I am not now speaking of a conviction arising from the impression made by a few startling facts, nor of one forced on the mind by early prejudices, or by the dogmas of the schools, but of a conviction arising from careful enquiry.
In the course of that enquiry, the collector of facts, sees their relations to the idea in his mind, in a multiplicity of ways, from their remaining, each, as one succeeds the other, an appreciable time on the sensorium, and undergoing a certain process of comparison and relation, with all other facts and ideas which have been previously stored up. As the materials for an edifice which have been shaped and prepared in accordance with the completion of the design, so do the facts and ideas which are accumulated
in the mind, become shaped and prepared for the elimination of a truth. The ultimate design of the architect can no more be conceived by the examination of the framework of a window, or the capital of a column, than the whole truth of a proposition by the examination of separate facts; the whole must be conceived and all the relations of all the parts thoroughly understood, before the architect can be comprehended or the harmony of his design appreciated.
The process of thought in the minds of the architect, and in the framer of a proposition, is never exactly the same as in those who contemplate and examine their completed works.
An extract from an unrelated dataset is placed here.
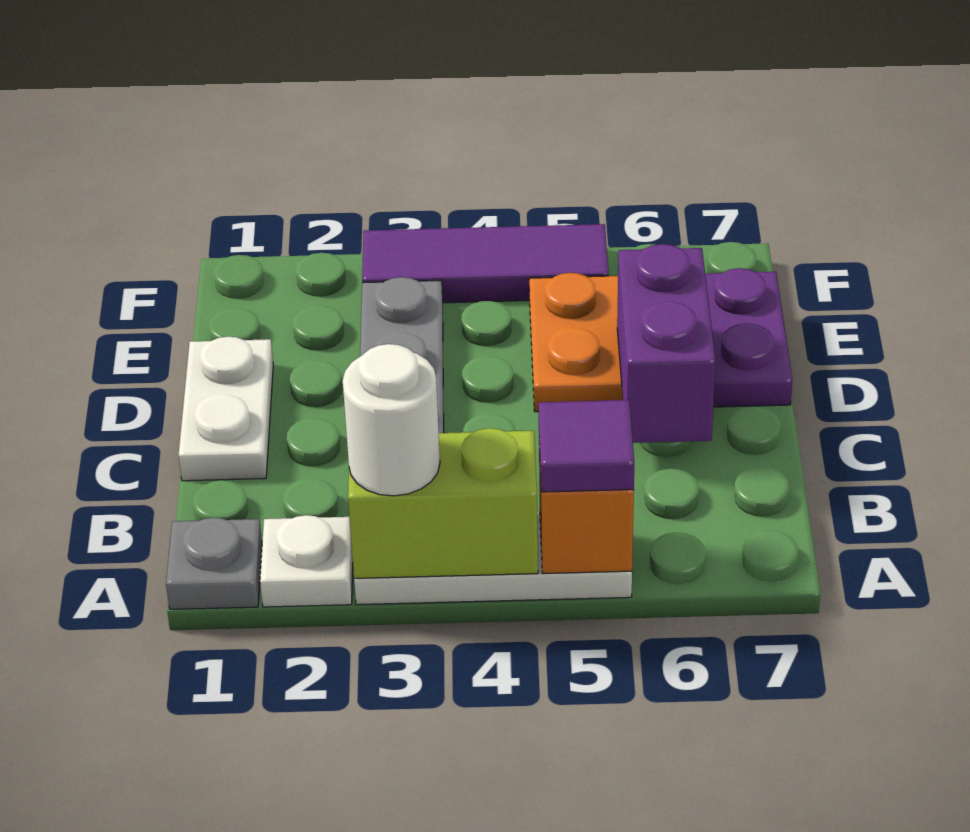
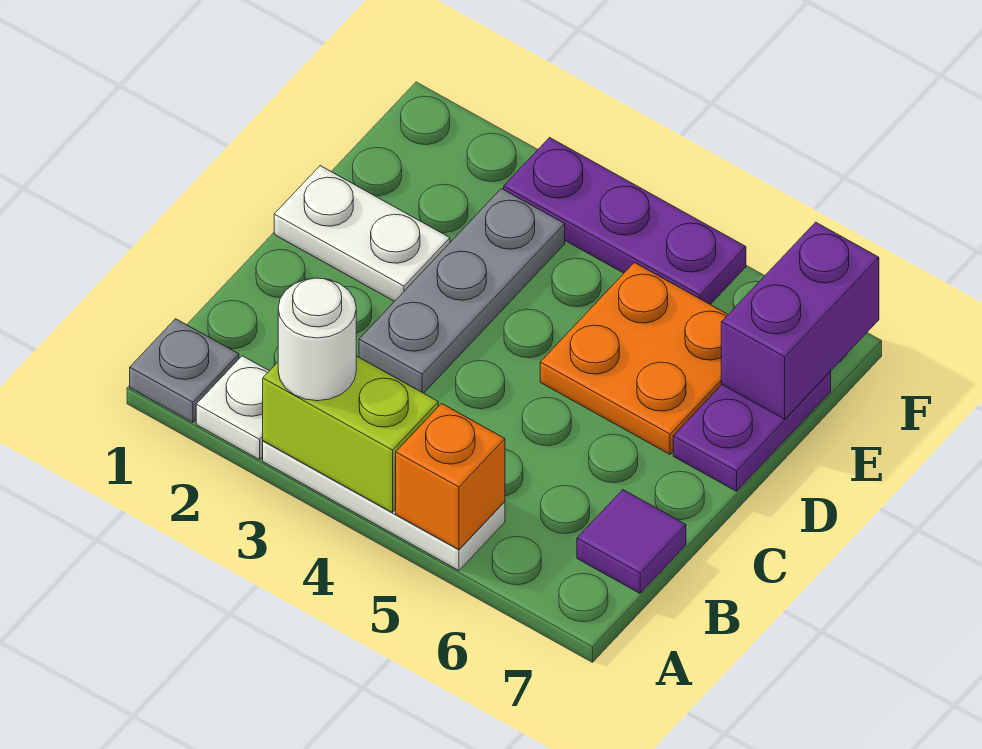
purple 1x1 tile [539,400,634,492] -> purple 1x1 tile moved to [577,490,686,593]
white 1x2 plate [178,337,273,481] -> white 1x2 plate turned to [274,166,450,301]
purple 1x2 brick [617,244,716,443] -> purple 1x2 brick moved to [721,222,879,419]
purple 1x3 tile [362,224,609,303] -> purple 1x3 plate [504,138,746,304]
Much may be done, however, by both to aid others in comprehending them. The more accurately they keep in view the course their minds have taken, the more readily will their descriptions be understood.
To simplify the elements of our knowledge is to give others a ready access to our thoughts.
To arrange the course of our ideas in harmony with the elements of our knowledge should be the end of all writing, as it is the only means of multiplying knowledge.